Two recent presentations opposing the effort to increase timber taxation have provided misleading information regarding timber tax issues. Oregon Forest & Industries Council shared a PowerPoint presentation at the April 8, 2021 House Revenue Committee hearing on HB 2379, and it utilized information from an Ernst & Young study commissioned by OFIC. Ernst & Young presented their study to the Springfield Chamber of Commerce a week later. Confusing at best and distorted at worst, the presentations talk about the taxes paid by the whole wood products industry.
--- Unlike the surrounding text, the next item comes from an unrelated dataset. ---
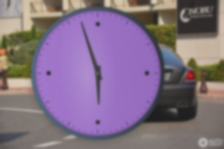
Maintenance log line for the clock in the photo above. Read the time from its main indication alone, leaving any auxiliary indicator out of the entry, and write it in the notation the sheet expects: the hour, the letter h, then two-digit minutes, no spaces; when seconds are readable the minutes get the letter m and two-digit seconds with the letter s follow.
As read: 5h57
First, let us be clear: no one in the legislature is talking about raising taxes on loggers, lumber mills, flooring producers or manufactured home builders – the whole industry. The legislative focus is only on bringing back a tax when owners timber cut, a tax that the legislature phased out beginning in the 90’s. As Economist Ernie Niemi said of that decision, “Perhaps it was reasonable for the legislature to classify timber as a crop way back when, so that the industry could claim its practices are as benign as growing carrots. But we’ve learned a lot since then and know that plantations impose huge costs on the ecosystem and communities. And perhaps this is the main point: the proposal to increase the tax on timber is not just a blind money grab. It is, instead, an effort to receive compensation for the huge costs the industry imposes on us all, through practices designed to maximize profits for a few, mostly absentee, landlords.”
Oregon’s property tax for forest land taxes the value of the land for growing trees. The value is the same for a given acre whether the land has just been harvested and is empty or has a stand of 100-year-old trees. A tax implemented when trees are harvested taxes the timber itself. Few other businesses have physical assets that are never taxed. It is generous to offer to tax this business asset only once every 30 to 100 years. And that is what HB 2379 does: the proposed severance tax would simply be applied to the landowner’s timber when it is cut.
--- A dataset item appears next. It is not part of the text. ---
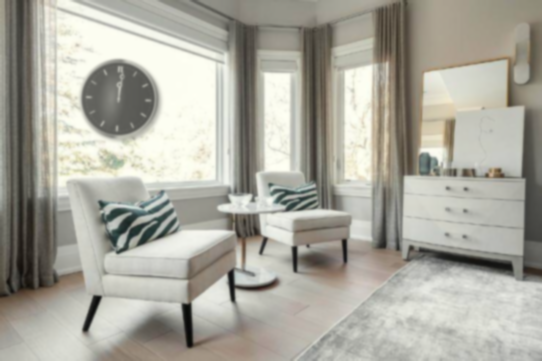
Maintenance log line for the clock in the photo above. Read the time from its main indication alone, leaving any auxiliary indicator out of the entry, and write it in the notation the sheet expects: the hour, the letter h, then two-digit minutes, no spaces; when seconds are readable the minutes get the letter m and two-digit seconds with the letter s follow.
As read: 12h01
Taxes paid by the whole industry are irrelevant to the discussion at hand, but the whole industry is the focus of the Ernst & Young study. While Ernst & Young could have done an estimate for just the relevant part of the industry, they did not. It would not have told the story they were paid to tell.
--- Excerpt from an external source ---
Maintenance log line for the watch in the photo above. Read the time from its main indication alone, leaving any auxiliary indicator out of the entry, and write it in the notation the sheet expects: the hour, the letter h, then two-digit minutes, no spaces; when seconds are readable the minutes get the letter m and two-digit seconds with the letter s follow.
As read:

There are a lot of other problems with the numbers in the study, but the most outrageous is the Ernst & Young claim that the whole forest industry pays 50% higher taxes than all other Oregon businesses. But forestry is unlike every other business in Oregon. Private forestland occupies 17% of the land mass of the state.
The closest comparison is farming with 26% of the land mass. But when E&Y compared the two industries, they included everything about forestry they could, from growing seedlings to manufactured homes. For farmers, they left out the entire the food processing and manufacturing parts of the industry. Of course, that made the numbers for forestry look higher, but that’s comparing apples to oranges and hoping no one would notice.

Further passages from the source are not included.